= Beginning of Section =

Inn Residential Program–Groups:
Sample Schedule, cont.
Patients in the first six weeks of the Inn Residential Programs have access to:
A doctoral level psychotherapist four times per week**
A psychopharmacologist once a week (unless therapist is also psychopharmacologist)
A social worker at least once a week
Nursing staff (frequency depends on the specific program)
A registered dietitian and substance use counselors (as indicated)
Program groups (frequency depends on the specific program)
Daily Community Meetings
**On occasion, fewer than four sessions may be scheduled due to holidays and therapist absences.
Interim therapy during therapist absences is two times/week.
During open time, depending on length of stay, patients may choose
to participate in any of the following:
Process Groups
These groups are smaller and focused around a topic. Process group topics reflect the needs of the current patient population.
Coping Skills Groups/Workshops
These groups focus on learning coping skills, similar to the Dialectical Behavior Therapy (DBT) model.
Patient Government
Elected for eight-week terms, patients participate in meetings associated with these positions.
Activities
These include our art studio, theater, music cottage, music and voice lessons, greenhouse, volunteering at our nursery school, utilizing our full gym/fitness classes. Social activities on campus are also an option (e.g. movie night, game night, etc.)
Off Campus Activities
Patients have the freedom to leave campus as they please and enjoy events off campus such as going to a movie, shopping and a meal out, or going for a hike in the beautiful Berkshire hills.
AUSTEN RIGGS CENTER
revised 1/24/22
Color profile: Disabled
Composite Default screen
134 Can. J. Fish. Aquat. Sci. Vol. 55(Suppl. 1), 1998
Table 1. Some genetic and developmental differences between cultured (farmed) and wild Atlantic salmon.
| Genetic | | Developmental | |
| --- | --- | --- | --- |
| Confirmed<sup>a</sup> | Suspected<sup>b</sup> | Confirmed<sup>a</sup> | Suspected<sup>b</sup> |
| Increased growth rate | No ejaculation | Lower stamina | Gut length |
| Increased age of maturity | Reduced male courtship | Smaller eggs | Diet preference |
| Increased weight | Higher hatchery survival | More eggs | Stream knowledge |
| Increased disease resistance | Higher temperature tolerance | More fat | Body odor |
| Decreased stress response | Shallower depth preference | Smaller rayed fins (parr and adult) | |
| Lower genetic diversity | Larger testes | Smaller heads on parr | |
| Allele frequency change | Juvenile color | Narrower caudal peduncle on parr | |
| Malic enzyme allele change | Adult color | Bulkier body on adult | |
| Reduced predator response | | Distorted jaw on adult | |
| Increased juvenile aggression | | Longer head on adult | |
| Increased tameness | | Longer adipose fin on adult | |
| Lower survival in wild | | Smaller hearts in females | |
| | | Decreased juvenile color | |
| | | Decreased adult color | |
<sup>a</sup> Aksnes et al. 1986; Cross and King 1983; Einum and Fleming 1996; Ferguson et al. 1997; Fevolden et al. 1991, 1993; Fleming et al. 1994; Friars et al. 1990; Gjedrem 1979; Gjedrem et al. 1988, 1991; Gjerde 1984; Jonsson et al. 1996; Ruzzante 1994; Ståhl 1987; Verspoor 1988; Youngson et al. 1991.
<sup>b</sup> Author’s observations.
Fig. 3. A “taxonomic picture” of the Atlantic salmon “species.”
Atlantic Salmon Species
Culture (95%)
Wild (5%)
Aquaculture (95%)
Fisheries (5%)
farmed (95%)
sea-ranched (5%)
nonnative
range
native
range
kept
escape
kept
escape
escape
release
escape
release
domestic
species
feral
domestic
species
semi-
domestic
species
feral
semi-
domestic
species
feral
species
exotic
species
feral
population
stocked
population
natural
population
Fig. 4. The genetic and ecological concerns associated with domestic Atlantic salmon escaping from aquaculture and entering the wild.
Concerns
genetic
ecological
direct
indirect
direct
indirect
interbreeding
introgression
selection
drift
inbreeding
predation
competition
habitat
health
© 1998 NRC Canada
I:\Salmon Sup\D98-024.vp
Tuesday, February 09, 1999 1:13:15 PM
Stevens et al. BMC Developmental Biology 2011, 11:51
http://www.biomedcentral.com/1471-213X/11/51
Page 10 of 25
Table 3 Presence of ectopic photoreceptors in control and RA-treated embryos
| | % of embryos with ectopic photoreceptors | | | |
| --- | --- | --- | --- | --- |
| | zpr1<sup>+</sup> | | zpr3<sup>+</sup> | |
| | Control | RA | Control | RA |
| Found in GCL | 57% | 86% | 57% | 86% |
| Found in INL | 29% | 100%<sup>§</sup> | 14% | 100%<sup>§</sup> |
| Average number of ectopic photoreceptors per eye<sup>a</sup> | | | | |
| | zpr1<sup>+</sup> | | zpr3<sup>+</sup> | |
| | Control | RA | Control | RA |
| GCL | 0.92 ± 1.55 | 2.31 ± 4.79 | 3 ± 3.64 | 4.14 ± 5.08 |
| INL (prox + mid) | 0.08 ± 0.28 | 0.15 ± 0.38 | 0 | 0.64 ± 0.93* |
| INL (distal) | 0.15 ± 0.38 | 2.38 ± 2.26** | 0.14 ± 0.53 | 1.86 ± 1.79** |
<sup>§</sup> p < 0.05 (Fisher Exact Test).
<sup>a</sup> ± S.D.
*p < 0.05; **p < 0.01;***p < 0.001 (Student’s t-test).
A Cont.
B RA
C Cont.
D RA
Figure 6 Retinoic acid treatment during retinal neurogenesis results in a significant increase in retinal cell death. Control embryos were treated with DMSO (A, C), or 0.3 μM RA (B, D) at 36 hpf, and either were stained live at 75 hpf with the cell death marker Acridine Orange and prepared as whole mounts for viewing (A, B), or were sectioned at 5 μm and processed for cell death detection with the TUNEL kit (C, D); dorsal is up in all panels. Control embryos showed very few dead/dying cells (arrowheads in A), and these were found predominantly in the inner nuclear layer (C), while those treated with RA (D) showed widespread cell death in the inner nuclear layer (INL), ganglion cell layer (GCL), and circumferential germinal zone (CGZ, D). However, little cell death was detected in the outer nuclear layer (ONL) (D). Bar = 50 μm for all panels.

= End of Section =

■ Problem details
Print exactly, and only, the lines running from the one that contains "<sup>§</sup> p < 0.05 (Fisher Exact Test)." to the last line of the records above.

■ Answer to the exercise
<sup>§</sup> p < 0.05 (Fisher Exact Test).
<sup>a</sup> ± S.D.
*p < 0.05; **p < 0.01;***p < 0.001 (Student’s t-test).
A Cont.
B RA
C Cont.
D RA
Figure 6 Retinoic acid treatment during retinal neurogenesis results in a significant increase in retinal cell death. Control embryos were treated with DMSO (A, C), or 0.3 μM RA (B, D) at 36 hpf, and either were stained live at 75 hpf with the cell death marker Acridine Orange and prepared as whole mounts for viewing (A, B), or were sectioned at 5 μm and processed for cell death detection with the TUNEL kit (C, D); dorsal is up in all panels. Control embryos showed very few dead/dying cells (arrowheads in A), and these were found predominantly in the inner nuclear layer (C), while those treated with RA (D) showed widespread cell death in the inner nuclear layer (INL), ganglion cell layer (GCL), and circumferential germinal zone (CGZ, D). However, little cell death was detected in the outer nuclear layer (ONL) (D). Bar = 50 μm for all panels.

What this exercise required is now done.